Work to complete:
Can you quote, word for word, every line in the records below, starting with the line that contains "family: Cactaceae" and going on through the last line?

Source records:
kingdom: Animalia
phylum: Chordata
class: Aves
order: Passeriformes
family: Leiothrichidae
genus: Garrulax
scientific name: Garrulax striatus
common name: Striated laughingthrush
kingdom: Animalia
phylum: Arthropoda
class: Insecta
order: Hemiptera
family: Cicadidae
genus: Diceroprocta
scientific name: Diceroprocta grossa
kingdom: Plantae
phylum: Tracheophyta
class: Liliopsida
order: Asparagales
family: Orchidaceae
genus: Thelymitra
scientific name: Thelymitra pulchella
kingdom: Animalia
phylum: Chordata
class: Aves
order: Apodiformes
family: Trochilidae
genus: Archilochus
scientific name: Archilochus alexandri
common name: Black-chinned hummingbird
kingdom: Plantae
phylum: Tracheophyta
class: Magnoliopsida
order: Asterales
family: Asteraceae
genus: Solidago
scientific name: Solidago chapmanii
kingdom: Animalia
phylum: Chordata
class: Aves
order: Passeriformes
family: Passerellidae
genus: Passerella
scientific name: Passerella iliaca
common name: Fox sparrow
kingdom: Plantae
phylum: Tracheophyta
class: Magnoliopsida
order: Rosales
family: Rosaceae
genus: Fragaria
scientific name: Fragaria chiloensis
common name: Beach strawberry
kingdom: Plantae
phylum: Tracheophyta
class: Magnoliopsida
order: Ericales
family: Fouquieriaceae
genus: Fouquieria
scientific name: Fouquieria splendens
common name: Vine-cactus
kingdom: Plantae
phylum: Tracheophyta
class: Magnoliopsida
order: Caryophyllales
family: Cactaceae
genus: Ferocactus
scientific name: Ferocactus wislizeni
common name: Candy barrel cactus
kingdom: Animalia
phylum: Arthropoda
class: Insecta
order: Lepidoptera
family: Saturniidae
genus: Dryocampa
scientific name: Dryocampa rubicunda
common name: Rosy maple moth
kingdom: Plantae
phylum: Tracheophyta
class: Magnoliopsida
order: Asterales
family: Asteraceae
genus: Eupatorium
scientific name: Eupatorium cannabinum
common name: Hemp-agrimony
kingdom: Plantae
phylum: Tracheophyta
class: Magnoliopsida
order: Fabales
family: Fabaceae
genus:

Result of this task:
family: Cactaceae
genus: Ferocactus
scientific name: Ferocactus wislizeni
common name: Candy barrel cactus
kingdom: Animalia
phylum: Arthropoda
class: Insecta
order: Lepidoptera
family: Saturniidae
genus: Dryocampa
scientific name: Dryocampa rubicunda
common name: Rosy maple moth
kingdom: Plantae
phylum: Tracheophyta
class: Magnoliopsida
order: Asterales
family: Asteraceae
genus: Eupatorium
scientific name: Eupatorium cannabinum
common name: Hemp-agrimony
kingdom: Plantae
phylum: Tracheophyta
class: Magnoliopsida
order: Fabales
family: Fabaceae
genus:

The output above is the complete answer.